Copy the records word for word, omitting all pictures.

• [DATASET ENTRIES]:
============
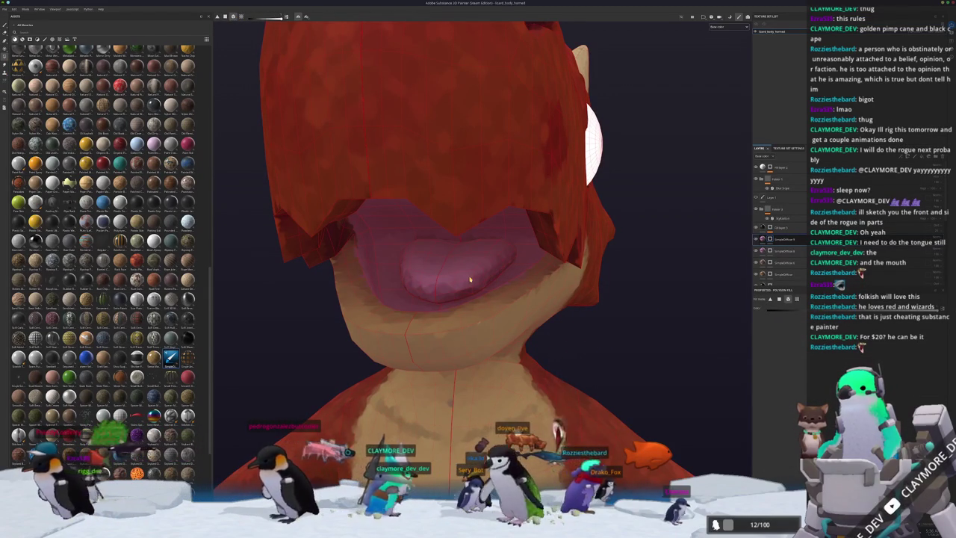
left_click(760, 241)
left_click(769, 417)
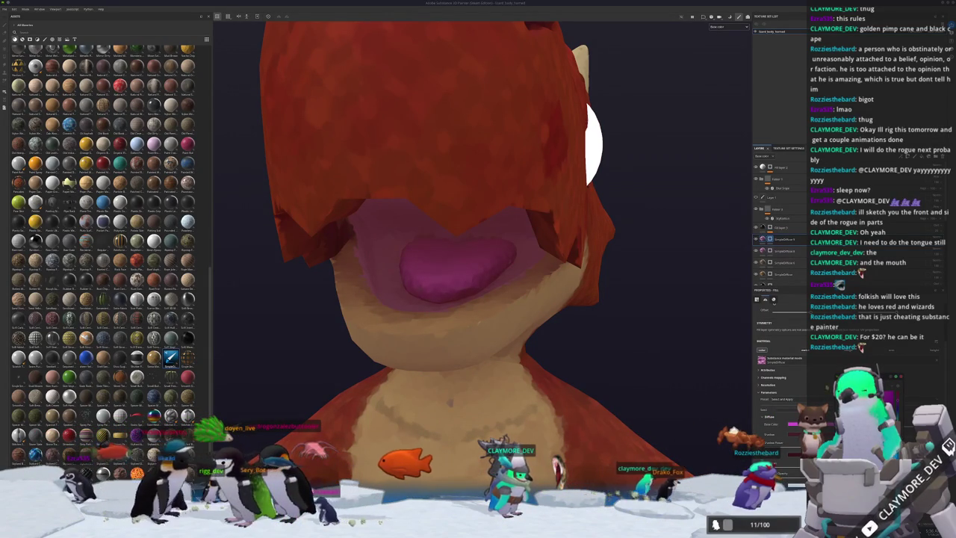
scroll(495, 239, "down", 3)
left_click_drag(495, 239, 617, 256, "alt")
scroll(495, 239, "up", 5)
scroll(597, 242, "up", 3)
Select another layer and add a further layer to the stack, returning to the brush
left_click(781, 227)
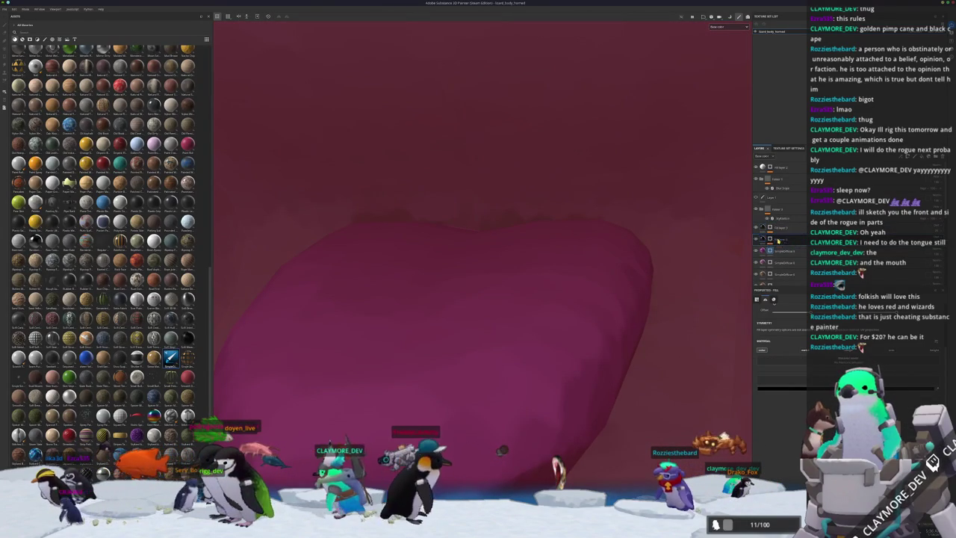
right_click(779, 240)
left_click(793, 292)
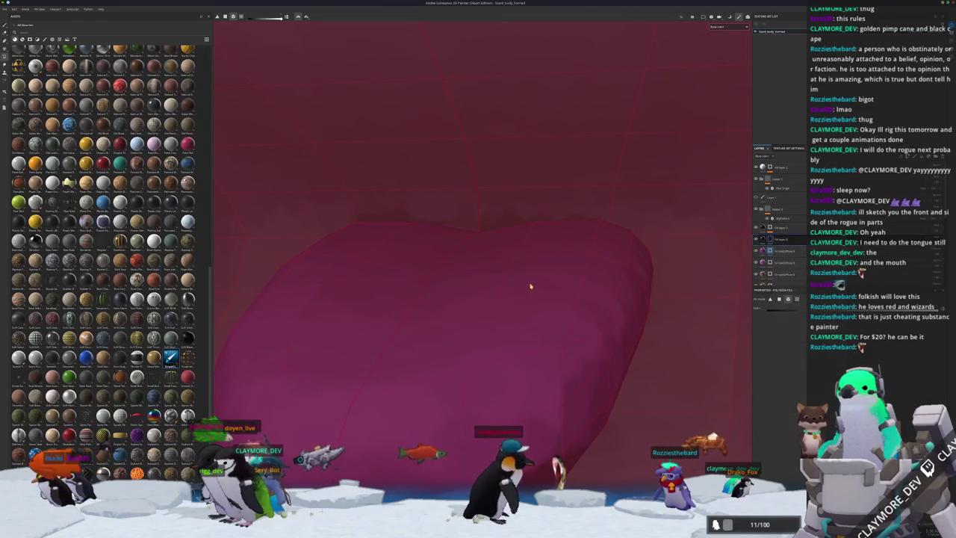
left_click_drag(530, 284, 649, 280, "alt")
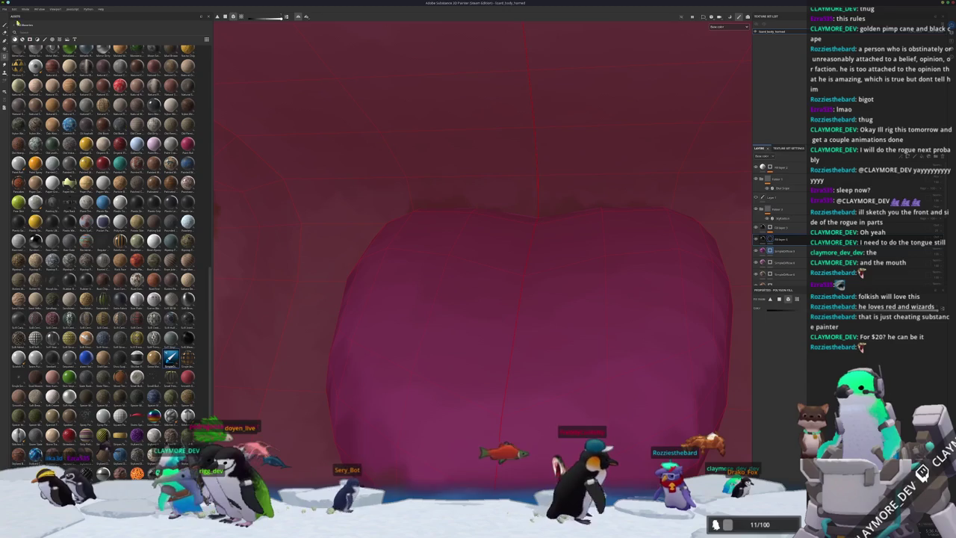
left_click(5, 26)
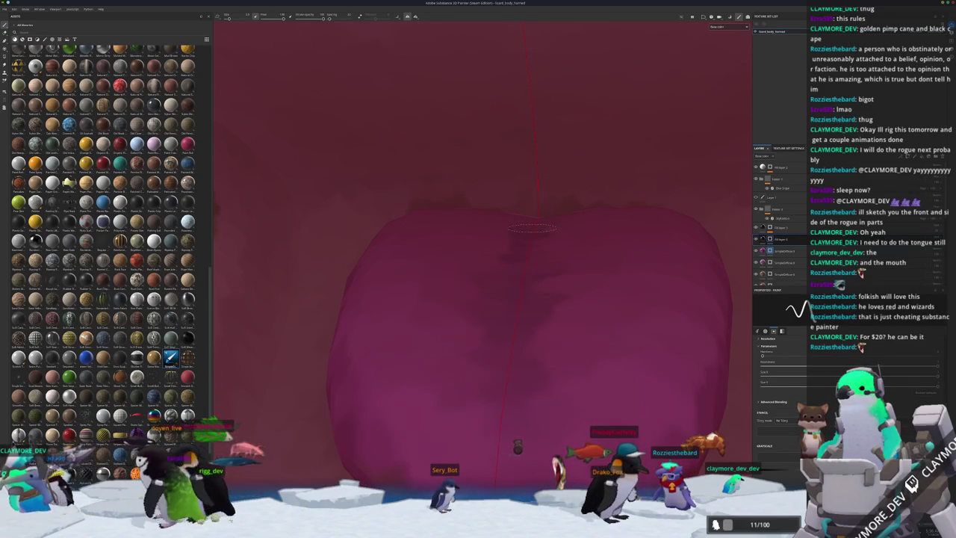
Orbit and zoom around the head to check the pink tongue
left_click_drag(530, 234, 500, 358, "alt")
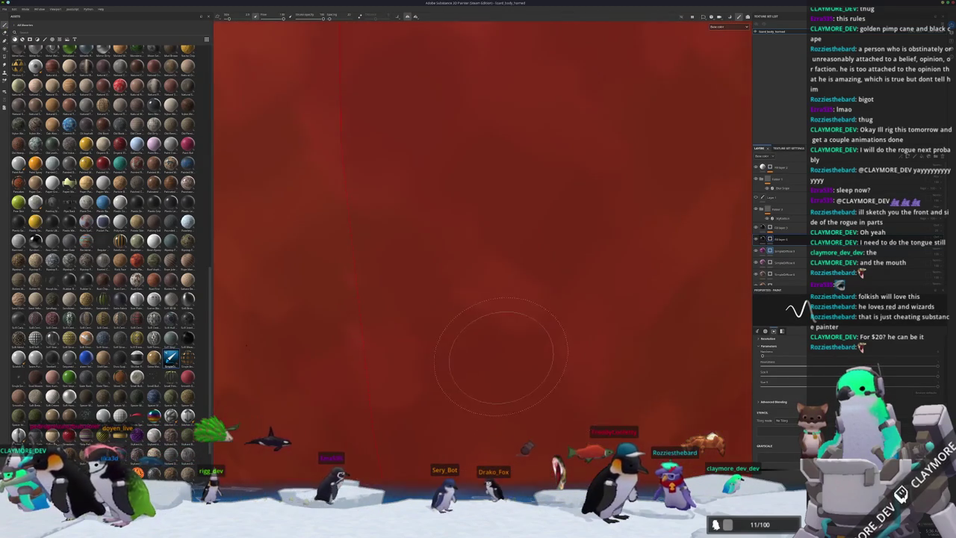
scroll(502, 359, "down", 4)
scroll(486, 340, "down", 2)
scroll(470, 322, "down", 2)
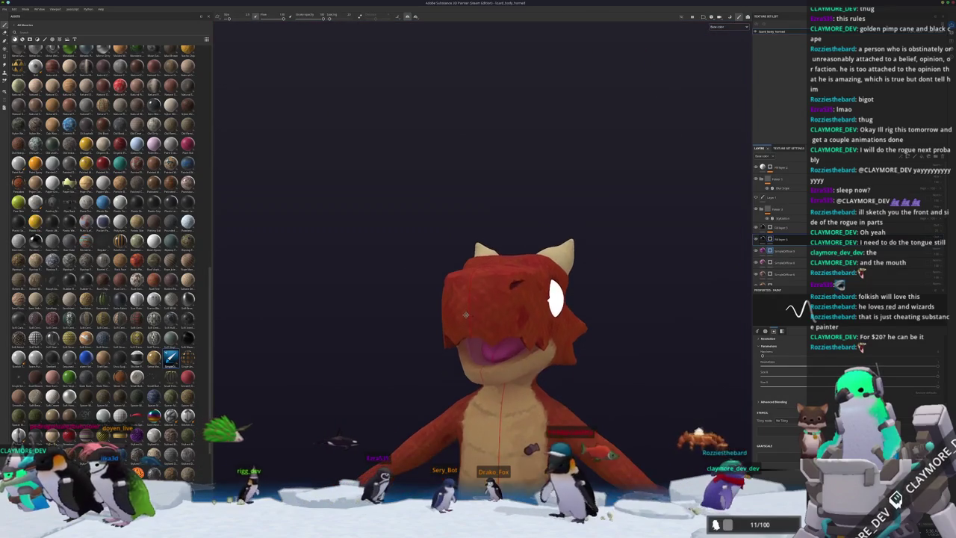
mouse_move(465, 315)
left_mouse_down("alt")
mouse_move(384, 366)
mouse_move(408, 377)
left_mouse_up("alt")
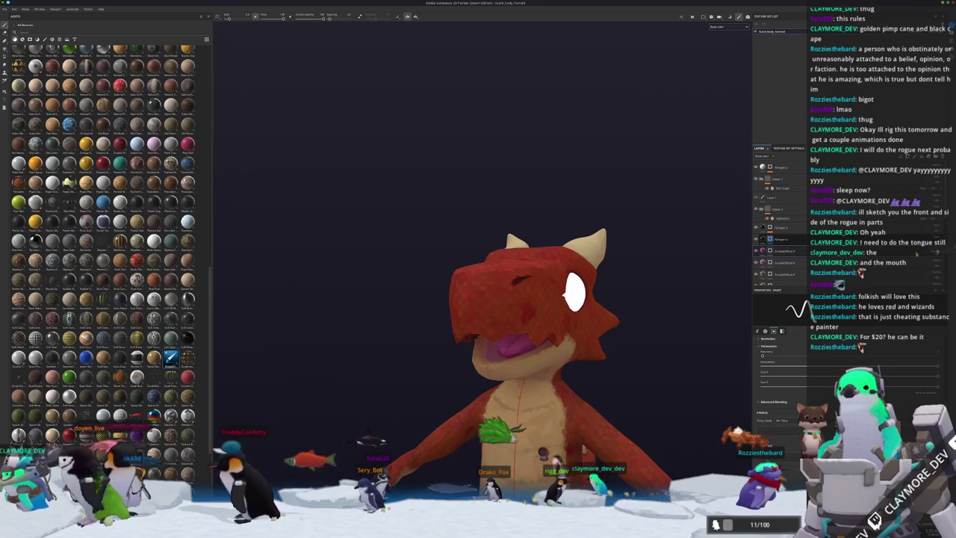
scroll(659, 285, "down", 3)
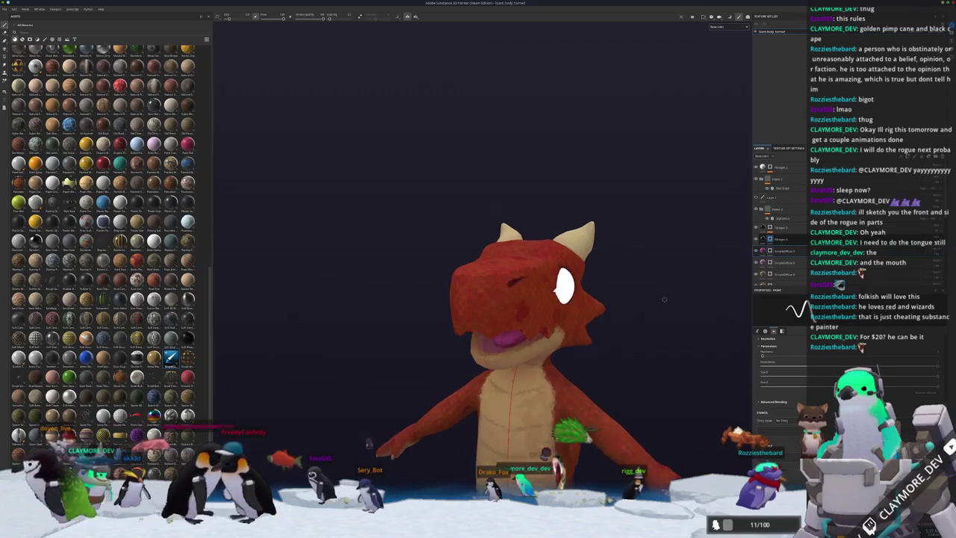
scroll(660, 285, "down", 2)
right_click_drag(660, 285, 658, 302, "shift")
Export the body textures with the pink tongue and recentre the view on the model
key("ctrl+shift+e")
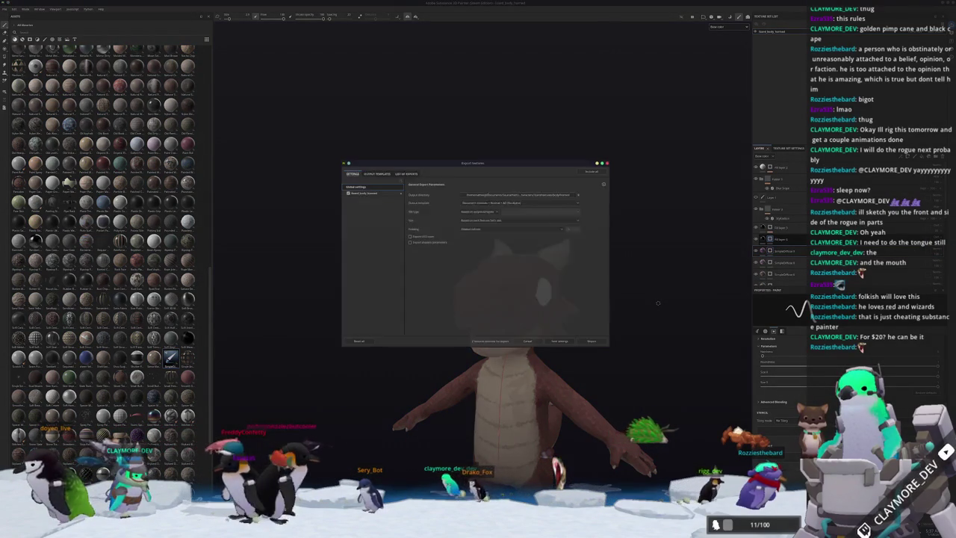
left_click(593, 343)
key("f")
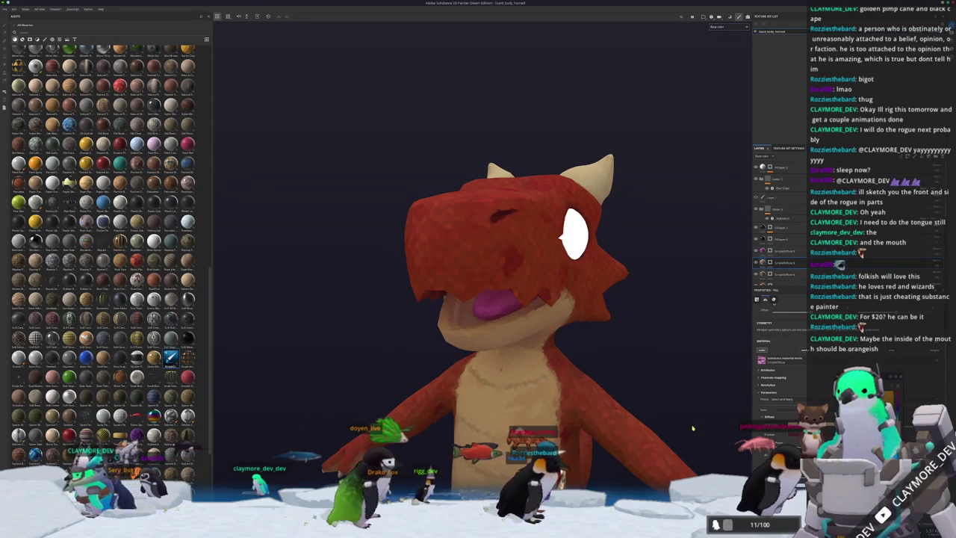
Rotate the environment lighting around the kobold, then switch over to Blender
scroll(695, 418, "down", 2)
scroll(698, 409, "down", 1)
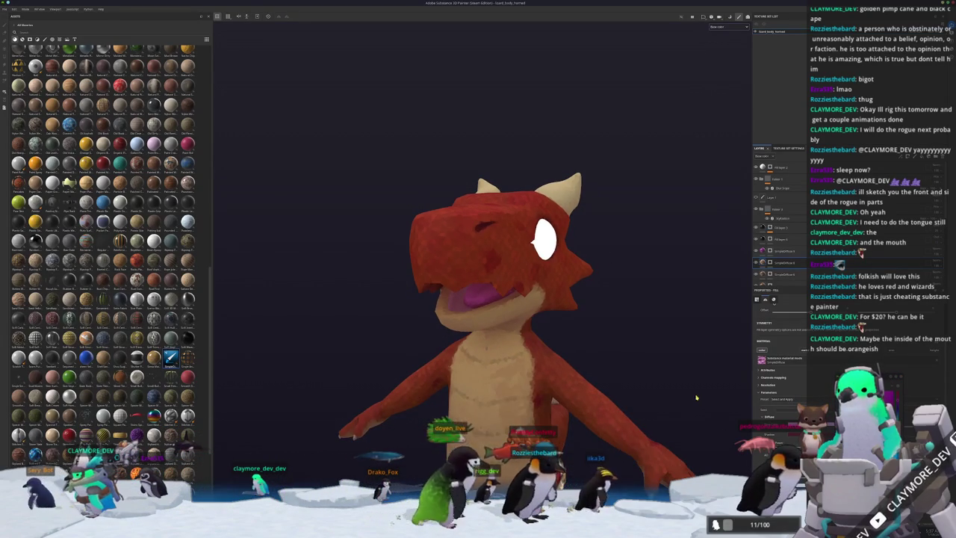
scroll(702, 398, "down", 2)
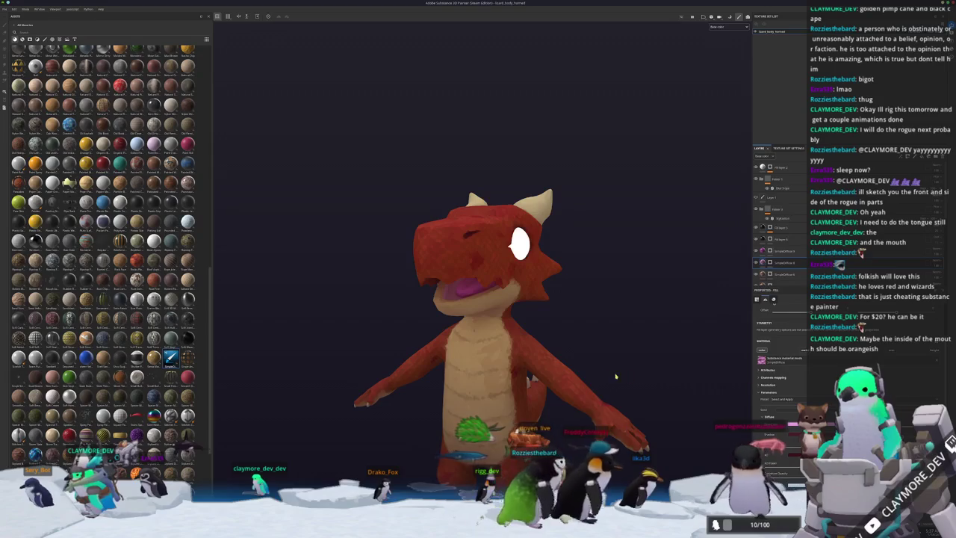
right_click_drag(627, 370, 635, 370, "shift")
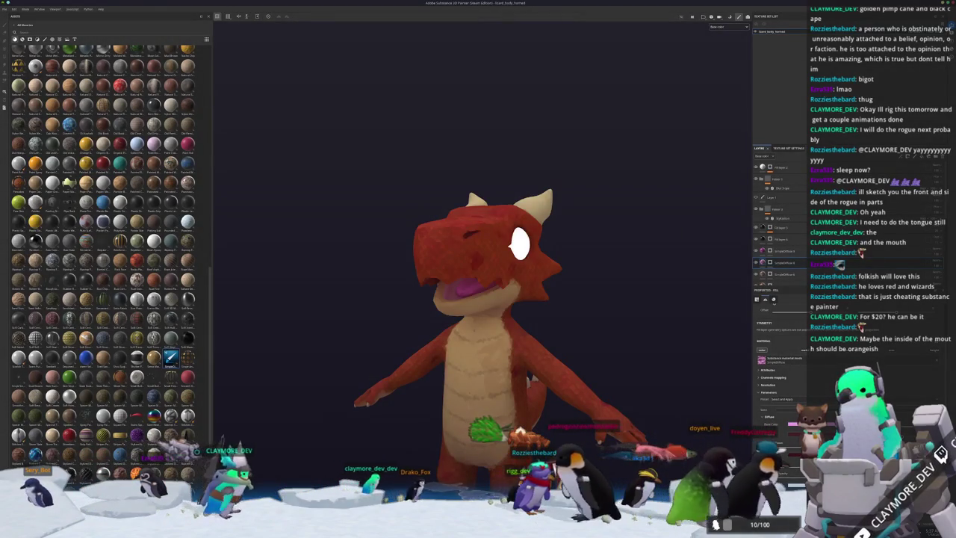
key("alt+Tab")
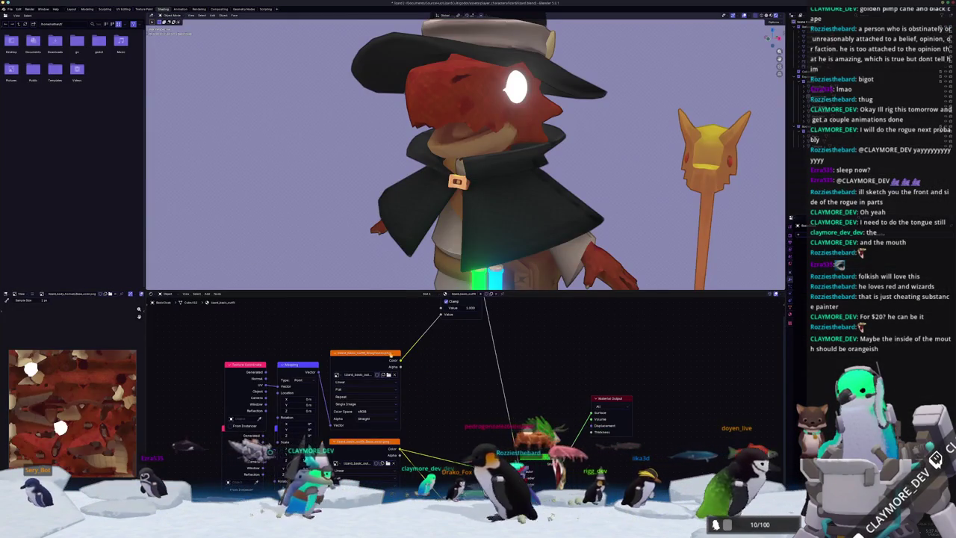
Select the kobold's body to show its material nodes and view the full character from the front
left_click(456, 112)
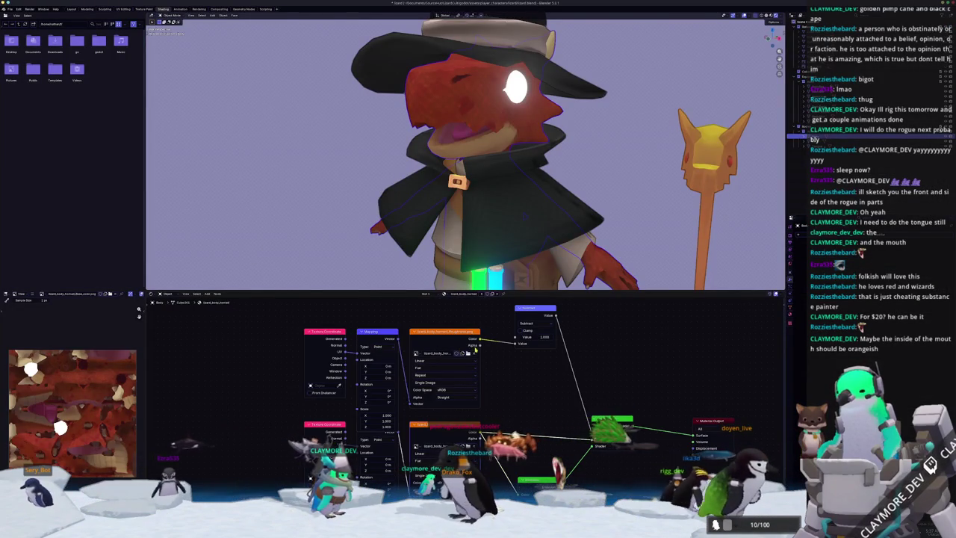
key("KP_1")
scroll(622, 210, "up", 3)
============
• [EXERCISE RESULT]:
left_click(760, 241)
left_click(769, 417)
scroll(495, 239, "down", 3)
left_click_drag(495, 239, 617, 256, "alt")
scroll(495, 239, "up", 5)
scroll(597, 242, "up", 3)
Select another layer and add a further layer to the stack, returning to the brush
left_click(781, 227)
right_click(779, 240)
left_click(793, 292)
left_click_drag(530, 284, 649, 280, "alt")
left_click(5, 26)
Orbit and zoom around the head to check the pink tongue
left_click_drag(530, 234, 500, 358, "alt")
scroll(502, 359, "down", 4)
scroll(486, 340, "down", 2)
scroll(470, 322, "down", 2)
mouse_move(465, 315)
left_mouse_down("alt")
mouse_move(384, 366)
mouse_move(408, 377)
left_mouse_up("alt")
scroll(659, 285, "down", 3)
scroll(660, 285, "down", 2)
right_click_drag(660, 285, 658, 302, "shift")
Export the body textures with the pink tongue and recentre the view on the model
key("ctrl+shift+e")
left_click(593, 343)
key("f")
Rotate the environment lighting around the kobold, then switch over to Blender
scroll(695, 418, "down", 2)
scroll(698, 409, "down", 1)
scroll(702, 398, "down", 2)
right_click_drag(627, 370, 635, 370, "shift")
key("alt+Tab")
Select the kobold's body to show its material nodes and view the full character from the front
left_click(456, 112)
key("KP_1")
scroll(622, 210, "up", 3)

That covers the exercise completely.